(Excerpts from a dataset)
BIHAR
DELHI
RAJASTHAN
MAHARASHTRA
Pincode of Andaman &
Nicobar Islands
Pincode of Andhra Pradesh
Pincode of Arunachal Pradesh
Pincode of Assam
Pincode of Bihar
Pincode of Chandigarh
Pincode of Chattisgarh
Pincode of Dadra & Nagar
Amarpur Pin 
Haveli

_Task to complete_
For this exercise, the records above must be returned exactly.

_Answer section_
BIHAR
DELHI
RAJASTHAN
MAHARASHTRA
Pincode of Andaman &
Nicobar Islands
Pincode of Andhra Pradesh
Pincode of Arunachal Pradesh
Pincode of Assam
Pincode of Bihar
Pincode of Chandigarh
Pincode of Chattisgarh
Pincode of Dadra & Nagar
Amarpur Pin 
Haveli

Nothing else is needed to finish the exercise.